* _WORK INSTRUCTIONS_: Quote the items word for word, from their very first line down to the line containing "Our free handbook", including that line.

* _DATA PROVIDED_:
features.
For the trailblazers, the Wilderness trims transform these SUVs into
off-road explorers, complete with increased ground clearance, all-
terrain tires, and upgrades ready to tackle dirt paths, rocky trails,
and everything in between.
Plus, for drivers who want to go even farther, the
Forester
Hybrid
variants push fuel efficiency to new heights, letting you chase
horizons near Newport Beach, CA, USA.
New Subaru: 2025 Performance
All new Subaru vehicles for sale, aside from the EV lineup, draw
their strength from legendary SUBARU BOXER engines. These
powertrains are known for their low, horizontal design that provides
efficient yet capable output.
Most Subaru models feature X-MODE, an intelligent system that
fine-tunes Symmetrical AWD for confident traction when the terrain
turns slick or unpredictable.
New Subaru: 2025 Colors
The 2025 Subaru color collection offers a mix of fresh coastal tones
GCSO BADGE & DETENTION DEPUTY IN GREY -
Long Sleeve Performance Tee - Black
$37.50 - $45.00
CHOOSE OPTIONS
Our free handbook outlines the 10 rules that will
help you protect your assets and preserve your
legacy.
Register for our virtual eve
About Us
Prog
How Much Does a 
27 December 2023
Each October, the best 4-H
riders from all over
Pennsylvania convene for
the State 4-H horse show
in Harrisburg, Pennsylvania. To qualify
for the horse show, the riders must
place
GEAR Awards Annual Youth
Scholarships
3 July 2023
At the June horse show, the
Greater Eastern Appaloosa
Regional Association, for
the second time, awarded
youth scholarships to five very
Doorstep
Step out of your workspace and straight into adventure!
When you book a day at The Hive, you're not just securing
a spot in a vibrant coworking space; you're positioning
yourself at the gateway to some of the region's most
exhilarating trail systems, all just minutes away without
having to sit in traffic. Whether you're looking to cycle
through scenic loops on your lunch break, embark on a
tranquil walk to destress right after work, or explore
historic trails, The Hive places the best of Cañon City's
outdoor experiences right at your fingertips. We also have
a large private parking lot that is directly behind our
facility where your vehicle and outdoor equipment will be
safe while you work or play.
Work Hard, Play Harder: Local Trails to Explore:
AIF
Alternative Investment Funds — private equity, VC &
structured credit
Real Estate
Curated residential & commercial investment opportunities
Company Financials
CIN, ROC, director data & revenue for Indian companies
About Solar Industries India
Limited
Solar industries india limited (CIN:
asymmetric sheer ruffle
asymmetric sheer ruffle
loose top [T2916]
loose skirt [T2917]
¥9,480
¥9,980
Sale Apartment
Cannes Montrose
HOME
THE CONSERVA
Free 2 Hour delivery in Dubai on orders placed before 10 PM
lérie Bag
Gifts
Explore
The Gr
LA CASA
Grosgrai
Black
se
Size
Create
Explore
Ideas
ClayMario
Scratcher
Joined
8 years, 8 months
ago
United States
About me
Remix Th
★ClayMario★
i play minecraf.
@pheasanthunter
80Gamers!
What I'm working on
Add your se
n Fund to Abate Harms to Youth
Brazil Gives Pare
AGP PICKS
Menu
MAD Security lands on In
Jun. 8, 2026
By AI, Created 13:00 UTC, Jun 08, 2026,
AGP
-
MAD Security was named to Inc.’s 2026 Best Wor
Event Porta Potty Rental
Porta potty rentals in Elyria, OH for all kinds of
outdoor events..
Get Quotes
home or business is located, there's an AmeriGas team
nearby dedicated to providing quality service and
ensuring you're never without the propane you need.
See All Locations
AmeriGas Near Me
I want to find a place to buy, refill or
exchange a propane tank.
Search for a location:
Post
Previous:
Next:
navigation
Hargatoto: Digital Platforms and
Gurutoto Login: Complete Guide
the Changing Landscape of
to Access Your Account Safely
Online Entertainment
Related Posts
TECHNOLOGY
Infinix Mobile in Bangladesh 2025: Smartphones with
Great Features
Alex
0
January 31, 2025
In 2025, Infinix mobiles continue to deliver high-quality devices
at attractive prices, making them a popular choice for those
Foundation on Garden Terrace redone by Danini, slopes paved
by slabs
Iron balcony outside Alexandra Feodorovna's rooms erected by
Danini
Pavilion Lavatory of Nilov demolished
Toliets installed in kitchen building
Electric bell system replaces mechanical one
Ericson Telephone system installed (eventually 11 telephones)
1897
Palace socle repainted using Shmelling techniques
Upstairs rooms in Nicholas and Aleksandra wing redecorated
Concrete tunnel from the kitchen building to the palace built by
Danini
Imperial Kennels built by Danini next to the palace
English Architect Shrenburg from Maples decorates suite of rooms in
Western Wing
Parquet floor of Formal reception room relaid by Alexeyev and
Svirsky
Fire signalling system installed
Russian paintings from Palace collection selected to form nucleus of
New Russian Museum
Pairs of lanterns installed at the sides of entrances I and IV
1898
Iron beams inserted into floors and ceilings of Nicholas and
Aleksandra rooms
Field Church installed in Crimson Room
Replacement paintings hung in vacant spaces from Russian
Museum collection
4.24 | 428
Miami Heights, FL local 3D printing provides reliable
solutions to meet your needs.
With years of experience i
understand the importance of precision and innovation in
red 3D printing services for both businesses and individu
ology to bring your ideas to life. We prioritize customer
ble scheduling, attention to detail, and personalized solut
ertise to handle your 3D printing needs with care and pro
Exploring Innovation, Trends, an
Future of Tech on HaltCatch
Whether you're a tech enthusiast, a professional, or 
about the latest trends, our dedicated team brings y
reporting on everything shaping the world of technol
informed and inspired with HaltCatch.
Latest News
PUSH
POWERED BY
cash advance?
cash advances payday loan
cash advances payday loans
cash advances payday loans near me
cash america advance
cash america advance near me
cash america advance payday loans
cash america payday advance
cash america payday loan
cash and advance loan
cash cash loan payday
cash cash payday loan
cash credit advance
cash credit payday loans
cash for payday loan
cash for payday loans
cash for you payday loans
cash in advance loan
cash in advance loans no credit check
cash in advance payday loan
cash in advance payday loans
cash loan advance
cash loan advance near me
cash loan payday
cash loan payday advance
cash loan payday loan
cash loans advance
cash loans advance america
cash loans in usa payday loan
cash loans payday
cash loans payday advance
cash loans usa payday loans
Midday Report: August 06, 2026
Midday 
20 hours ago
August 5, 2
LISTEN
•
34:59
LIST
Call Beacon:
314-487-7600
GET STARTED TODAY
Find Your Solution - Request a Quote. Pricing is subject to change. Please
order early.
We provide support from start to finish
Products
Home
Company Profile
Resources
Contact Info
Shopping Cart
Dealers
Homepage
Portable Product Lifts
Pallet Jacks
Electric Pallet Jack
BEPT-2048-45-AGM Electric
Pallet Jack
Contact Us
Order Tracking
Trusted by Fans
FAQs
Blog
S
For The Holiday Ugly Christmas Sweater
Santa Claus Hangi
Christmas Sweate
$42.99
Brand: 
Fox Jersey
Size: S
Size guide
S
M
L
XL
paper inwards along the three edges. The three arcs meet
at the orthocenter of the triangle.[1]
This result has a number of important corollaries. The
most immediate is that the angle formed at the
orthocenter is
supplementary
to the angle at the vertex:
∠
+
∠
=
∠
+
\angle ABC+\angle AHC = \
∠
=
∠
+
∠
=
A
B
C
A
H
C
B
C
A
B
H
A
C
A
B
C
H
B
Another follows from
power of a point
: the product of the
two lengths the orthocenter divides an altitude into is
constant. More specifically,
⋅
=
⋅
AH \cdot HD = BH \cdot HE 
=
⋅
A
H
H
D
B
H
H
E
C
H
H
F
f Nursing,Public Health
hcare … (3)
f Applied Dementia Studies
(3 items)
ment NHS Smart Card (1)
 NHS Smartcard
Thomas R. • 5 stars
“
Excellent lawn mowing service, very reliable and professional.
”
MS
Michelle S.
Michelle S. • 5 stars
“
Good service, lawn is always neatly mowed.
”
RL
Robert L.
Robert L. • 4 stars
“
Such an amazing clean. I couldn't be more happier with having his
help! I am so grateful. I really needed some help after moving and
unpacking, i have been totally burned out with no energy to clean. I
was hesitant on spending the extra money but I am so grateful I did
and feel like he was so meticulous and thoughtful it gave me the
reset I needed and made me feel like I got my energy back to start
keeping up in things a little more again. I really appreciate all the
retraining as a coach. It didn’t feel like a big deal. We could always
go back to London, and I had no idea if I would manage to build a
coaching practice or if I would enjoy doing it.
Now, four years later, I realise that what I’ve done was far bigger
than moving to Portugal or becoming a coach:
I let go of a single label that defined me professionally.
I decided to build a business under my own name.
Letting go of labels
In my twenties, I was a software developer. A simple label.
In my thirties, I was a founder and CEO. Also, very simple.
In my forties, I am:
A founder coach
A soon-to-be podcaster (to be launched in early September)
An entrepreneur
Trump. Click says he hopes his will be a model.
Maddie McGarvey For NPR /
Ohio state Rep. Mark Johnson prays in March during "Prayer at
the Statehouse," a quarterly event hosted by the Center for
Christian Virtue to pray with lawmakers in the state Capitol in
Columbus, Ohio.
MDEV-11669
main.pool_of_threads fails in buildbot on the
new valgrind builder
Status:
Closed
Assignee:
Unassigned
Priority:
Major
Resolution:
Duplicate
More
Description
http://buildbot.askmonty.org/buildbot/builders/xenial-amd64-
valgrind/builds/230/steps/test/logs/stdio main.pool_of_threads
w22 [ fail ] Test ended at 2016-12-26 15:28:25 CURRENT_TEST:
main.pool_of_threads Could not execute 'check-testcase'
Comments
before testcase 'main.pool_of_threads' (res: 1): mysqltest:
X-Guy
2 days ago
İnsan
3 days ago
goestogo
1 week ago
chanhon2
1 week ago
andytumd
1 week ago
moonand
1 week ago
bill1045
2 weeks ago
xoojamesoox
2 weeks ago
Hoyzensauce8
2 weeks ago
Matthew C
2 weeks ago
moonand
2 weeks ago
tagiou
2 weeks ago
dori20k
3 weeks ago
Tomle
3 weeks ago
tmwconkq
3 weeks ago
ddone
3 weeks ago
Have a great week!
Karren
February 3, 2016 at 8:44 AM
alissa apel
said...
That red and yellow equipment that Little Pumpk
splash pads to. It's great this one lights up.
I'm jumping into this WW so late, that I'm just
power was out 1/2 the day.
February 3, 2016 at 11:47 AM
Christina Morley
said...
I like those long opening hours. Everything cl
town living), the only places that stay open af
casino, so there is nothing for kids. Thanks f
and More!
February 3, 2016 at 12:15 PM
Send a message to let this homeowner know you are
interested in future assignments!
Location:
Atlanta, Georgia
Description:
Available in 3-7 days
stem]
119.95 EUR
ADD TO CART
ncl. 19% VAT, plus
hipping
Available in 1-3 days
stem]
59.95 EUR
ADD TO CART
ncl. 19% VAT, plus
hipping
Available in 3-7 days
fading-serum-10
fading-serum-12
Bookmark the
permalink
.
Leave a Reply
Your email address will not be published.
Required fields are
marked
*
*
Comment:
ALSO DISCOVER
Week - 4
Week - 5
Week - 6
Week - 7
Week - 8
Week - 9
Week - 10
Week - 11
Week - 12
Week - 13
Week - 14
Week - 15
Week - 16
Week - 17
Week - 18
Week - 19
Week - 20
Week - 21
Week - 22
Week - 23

* _ANSWER SECTION_:
features.
For the trailblazers, the Wilderness trims transform these SUVs into
off-road explorers, complete with increased ground clearance, all-
terrain tires, and upgrades ready to tackle dirt paths, rocky trails,
and everything in between.
Plus, for drivers who want to go even farther, the
Forester
Hybrid
variants push fuel efficiency to new heights, letting you chase
horizons near Newport Beach, CA, USA.
New Subaru: 2025 Performance
All new Subaru vehicles for sale, aside from the EV lineup, draw
their strength from legendary SUBARU BOXER engines. These
powertrains are known for their low, horizontal design that provides
efficient yet capable output.
Most Subaru models feature X-MODE, an intelligent system that
fine-tunes Symmetrical AWD for confident traction when the terrain
turns slick or unpredictable.
New Subaru: 2025 Colors
The 2025 Subaru color collection offers a mix of fresh coastal tones
GCSO BADGE & DETENTION DEPUTY IN GREY -
Long Sleeve Performance Tee - Black
$37.50 - $45.00
CHOOSE OPTIONS
Our free handbook outlines the 10 rules that will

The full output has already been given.